Each chapter reads from and writes to these subfolders using paths defined in settings.

Cache management tips:

  • To rerun one stage cleanly: delete that stage’s files in working/ and report/, then re-render its .qmd.
  • To reset the entire project: delete all subfolders inside test_cache/. (Sometimes: delete all except input/ to keep raw data.)
  • To test edits without overwriting production outputs: point to a different cache root in your YAML (e.g., test_cache_dev/).
  • To inspect results: you can open any intermediate RDS or CSV file in working/ or report/.

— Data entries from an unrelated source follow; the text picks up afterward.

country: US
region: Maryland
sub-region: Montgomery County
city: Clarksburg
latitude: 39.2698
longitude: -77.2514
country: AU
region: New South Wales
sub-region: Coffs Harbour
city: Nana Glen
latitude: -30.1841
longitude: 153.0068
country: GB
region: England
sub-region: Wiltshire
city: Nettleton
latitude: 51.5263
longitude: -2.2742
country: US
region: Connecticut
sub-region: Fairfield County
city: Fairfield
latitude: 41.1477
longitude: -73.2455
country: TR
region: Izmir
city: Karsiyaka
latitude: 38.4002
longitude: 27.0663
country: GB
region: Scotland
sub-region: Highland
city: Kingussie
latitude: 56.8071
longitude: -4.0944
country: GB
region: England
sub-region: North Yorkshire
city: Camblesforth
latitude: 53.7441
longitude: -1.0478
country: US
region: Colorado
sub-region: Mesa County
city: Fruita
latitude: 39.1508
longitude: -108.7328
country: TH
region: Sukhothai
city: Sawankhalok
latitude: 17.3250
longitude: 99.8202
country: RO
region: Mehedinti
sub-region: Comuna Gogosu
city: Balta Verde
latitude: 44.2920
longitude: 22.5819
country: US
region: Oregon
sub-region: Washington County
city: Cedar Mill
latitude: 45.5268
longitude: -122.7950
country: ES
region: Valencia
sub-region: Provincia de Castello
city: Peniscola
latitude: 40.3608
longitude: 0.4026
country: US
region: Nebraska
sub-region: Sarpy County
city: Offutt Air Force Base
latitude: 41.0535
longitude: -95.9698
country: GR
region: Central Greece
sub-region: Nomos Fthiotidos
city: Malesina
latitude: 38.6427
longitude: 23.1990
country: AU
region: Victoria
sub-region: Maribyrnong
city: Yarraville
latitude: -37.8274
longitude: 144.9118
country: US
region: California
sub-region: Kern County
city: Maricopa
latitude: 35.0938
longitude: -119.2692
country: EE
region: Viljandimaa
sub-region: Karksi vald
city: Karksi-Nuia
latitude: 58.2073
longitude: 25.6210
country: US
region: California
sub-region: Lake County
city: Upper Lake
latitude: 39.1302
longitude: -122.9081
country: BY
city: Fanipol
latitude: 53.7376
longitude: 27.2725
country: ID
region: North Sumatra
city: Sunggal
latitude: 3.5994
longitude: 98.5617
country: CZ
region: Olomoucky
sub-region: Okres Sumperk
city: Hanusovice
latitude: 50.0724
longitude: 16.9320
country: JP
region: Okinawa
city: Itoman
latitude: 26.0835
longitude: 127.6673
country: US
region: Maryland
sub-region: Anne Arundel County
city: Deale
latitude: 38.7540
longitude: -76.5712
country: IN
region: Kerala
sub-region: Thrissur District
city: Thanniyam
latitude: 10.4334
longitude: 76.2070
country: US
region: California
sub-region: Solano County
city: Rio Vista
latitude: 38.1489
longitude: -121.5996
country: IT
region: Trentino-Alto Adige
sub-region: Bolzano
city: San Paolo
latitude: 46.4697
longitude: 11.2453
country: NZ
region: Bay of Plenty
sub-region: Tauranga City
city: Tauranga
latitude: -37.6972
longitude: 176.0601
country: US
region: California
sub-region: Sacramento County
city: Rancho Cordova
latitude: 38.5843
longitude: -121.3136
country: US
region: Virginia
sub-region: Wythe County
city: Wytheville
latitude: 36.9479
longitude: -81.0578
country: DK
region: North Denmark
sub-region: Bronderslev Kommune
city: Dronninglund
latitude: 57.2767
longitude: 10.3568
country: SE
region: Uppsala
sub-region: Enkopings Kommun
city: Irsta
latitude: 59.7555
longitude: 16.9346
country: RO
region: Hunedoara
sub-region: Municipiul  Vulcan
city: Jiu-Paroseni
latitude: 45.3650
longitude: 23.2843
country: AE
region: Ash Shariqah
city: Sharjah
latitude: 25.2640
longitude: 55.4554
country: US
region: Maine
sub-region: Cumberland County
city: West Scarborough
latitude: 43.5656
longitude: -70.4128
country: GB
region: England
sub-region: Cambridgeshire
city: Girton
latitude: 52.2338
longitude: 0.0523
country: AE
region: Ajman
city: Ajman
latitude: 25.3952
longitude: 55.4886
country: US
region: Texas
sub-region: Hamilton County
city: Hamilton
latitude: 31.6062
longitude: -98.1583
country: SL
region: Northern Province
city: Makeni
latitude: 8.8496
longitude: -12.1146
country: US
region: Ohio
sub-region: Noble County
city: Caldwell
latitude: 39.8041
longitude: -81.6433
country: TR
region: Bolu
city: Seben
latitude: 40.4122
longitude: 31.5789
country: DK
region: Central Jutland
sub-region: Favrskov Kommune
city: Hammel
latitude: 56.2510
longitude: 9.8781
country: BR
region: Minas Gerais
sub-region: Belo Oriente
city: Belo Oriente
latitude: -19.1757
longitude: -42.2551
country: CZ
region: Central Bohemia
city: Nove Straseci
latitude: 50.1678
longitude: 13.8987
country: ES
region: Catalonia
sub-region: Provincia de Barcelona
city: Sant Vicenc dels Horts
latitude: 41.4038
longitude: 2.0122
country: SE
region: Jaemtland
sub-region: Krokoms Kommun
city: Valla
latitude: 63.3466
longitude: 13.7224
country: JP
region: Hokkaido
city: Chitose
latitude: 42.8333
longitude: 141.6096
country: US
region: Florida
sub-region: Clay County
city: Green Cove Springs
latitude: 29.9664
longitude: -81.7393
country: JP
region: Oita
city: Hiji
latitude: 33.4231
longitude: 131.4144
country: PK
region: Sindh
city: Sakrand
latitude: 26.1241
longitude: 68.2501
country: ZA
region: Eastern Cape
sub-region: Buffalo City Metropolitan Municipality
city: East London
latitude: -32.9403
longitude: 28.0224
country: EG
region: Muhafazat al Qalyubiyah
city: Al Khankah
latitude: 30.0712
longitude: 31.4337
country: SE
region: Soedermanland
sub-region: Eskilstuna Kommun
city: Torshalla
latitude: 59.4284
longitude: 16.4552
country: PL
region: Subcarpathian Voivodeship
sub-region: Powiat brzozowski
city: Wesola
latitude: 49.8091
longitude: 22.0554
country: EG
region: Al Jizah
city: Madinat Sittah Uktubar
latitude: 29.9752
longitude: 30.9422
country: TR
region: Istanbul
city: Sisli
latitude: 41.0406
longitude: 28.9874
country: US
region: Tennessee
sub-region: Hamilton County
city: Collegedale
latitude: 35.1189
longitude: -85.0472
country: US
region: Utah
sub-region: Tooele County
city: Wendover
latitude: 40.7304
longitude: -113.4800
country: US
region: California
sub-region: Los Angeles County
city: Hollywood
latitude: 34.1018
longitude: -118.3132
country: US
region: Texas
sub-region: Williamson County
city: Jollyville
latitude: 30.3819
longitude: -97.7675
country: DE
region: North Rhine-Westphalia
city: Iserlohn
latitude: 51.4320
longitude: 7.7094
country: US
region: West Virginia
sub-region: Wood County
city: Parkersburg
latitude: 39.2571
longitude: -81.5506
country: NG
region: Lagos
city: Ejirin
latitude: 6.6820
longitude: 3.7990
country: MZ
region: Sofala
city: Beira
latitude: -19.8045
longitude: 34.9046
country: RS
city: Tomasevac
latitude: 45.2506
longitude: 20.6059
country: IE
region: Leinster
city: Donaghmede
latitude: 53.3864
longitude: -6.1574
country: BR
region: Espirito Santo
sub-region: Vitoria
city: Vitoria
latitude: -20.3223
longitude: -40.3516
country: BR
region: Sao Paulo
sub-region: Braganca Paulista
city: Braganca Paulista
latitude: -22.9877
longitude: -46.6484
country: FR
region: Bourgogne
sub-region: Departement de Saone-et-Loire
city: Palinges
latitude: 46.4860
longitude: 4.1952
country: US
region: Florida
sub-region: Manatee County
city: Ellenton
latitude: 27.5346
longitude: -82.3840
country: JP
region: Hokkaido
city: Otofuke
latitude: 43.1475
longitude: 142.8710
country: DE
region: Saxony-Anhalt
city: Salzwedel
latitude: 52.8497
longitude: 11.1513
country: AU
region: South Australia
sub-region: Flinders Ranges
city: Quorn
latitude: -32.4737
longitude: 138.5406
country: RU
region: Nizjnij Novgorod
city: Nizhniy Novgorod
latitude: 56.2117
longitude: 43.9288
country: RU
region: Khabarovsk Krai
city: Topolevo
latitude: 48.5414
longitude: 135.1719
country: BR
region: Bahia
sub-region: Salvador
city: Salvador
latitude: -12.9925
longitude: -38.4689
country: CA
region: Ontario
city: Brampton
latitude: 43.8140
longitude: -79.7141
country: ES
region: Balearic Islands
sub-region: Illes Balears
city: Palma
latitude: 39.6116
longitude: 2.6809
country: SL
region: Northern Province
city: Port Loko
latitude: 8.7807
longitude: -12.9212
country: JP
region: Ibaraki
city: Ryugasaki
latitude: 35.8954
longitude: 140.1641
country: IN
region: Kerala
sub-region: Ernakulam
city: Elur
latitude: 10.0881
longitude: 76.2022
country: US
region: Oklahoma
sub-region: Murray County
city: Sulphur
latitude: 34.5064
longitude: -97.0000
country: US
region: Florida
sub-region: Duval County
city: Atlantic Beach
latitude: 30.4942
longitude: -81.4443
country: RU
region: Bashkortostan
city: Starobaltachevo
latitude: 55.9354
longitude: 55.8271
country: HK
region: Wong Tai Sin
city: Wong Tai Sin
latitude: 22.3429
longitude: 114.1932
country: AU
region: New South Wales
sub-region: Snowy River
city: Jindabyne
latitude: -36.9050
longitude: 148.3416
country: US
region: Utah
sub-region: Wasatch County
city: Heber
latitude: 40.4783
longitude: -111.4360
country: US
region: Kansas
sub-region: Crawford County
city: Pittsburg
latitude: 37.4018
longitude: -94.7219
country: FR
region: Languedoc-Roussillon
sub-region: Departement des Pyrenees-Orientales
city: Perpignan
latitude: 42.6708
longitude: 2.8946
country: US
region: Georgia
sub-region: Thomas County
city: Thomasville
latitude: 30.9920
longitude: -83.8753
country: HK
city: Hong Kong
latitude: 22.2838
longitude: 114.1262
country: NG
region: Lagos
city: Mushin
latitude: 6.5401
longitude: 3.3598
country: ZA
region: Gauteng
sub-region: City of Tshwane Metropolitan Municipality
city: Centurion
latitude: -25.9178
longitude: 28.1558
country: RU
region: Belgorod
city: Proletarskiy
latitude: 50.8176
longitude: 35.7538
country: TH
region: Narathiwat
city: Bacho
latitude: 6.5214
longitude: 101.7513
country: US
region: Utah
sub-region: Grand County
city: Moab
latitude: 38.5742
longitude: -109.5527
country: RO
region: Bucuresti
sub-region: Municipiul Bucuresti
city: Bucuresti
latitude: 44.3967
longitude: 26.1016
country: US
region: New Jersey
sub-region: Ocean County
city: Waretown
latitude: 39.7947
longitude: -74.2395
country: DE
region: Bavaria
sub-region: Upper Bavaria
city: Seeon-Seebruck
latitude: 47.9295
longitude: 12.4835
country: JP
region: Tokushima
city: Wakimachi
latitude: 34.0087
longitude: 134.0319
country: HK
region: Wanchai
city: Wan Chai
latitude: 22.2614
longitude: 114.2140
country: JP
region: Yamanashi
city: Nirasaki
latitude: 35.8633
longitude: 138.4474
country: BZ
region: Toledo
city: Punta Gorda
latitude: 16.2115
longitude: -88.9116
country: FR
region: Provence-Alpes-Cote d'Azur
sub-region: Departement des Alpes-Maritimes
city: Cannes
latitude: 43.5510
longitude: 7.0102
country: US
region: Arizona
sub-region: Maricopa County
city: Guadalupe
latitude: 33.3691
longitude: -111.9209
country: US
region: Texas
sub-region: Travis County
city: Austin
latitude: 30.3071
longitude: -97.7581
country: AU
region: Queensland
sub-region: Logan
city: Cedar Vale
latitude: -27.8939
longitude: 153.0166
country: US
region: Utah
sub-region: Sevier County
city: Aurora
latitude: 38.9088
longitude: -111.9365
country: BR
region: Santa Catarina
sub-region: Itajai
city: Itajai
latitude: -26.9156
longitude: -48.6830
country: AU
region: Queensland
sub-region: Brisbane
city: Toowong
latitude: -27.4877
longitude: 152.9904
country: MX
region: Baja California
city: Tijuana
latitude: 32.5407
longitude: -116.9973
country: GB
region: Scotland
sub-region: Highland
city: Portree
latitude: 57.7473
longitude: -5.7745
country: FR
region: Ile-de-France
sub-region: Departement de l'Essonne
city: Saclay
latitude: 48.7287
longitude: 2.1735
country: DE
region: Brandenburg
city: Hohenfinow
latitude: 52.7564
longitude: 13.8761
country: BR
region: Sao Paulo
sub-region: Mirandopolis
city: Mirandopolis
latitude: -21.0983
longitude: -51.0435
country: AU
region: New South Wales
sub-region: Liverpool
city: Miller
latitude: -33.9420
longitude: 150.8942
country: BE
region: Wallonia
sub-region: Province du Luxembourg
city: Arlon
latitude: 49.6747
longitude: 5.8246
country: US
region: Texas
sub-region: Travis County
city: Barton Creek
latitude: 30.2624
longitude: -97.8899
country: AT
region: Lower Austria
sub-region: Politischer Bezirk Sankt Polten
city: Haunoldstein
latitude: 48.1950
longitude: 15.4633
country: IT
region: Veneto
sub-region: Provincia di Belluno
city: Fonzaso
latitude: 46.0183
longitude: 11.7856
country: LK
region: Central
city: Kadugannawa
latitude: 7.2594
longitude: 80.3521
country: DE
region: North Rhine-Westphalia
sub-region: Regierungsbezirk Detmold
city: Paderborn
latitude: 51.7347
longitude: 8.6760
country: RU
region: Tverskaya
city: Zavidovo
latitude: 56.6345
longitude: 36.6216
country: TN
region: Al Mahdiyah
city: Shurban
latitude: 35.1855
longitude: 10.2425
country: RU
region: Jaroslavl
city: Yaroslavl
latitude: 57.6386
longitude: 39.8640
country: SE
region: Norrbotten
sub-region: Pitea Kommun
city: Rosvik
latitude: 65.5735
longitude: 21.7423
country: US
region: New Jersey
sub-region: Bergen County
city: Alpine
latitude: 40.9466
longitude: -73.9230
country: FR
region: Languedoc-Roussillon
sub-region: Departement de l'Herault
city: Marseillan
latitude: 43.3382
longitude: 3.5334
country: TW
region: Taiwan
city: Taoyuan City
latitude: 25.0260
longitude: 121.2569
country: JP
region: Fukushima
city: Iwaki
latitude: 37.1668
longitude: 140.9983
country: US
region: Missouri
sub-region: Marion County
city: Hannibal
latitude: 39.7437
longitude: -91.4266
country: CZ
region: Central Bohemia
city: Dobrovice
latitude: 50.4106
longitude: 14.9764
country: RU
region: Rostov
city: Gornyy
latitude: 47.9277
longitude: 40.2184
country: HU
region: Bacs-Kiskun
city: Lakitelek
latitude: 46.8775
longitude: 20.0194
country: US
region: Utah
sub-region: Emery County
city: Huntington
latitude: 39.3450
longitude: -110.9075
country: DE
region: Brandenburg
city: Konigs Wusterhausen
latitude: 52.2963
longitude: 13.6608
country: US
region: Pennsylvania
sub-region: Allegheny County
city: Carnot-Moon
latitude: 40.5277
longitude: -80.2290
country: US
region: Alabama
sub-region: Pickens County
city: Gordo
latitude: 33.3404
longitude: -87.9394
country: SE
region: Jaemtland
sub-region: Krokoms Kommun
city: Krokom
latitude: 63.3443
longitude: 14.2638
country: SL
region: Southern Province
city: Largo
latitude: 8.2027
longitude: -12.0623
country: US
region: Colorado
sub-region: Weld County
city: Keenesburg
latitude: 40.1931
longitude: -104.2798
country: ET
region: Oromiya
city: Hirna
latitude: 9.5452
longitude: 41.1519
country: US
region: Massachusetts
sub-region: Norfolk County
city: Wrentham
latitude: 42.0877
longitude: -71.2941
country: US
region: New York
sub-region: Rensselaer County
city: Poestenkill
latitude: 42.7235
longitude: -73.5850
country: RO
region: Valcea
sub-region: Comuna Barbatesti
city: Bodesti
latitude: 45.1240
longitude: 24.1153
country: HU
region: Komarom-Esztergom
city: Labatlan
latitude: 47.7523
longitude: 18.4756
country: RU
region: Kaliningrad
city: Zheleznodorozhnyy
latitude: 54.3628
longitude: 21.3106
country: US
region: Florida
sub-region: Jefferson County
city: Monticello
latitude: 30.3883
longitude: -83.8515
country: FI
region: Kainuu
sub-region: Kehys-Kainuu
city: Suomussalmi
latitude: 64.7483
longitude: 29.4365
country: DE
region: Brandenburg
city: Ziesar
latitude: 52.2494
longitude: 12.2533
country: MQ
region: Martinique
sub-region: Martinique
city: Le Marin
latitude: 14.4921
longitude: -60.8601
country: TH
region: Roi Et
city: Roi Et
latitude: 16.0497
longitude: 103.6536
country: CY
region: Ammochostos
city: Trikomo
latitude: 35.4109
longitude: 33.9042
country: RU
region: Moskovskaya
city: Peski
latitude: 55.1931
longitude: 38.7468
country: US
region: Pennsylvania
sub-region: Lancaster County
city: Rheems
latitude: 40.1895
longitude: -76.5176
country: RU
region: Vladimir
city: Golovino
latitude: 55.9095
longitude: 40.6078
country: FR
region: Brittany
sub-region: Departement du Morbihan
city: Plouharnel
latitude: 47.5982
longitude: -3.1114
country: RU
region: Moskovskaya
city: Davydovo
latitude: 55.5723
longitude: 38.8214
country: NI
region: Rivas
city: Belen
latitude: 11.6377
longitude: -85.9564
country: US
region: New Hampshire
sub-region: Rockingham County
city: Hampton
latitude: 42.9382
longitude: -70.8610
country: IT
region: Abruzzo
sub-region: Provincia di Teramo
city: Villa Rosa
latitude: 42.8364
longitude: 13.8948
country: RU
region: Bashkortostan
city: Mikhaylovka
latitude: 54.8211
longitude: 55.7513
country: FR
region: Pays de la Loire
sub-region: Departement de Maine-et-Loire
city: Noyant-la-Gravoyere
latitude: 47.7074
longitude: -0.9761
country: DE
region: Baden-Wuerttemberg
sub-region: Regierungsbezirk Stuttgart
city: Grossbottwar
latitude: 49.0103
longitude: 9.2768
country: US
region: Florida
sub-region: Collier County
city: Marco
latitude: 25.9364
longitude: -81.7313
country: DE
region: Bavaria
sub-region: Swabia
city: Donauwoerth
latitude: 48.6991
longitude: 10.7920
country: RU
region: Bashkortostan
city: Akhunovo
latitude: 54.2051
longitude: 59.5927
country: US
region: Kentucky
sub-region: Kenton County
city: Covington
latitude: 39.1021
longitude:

Because the Quarto book uses the same cache directories across chapters, outputs cascade automatically: one chapter’s outputs become the next chapter’s inputs.

Debugging

To step through a function while running a chapter or in the console:

debug(calc_initial_weights)

In Positron and VSCode, execution will pause inside the function, letting you inspect variables with n, c, and Q.

To turn debugging off afterward:

undebug(calc_initial_weights)

7) Switching Configurations

To switch to another project or scenario, edit your .Renviron so that it points to the correct YAML configuration file. For example, to switch to the psrc_2025.yaml configuration, set:

WEIGHTING_SETTINGS_PATH=new_config.yaml
WEIGHTING_DATA_PATH=new_cache_directory

Then restart your R session to pick up the new settings.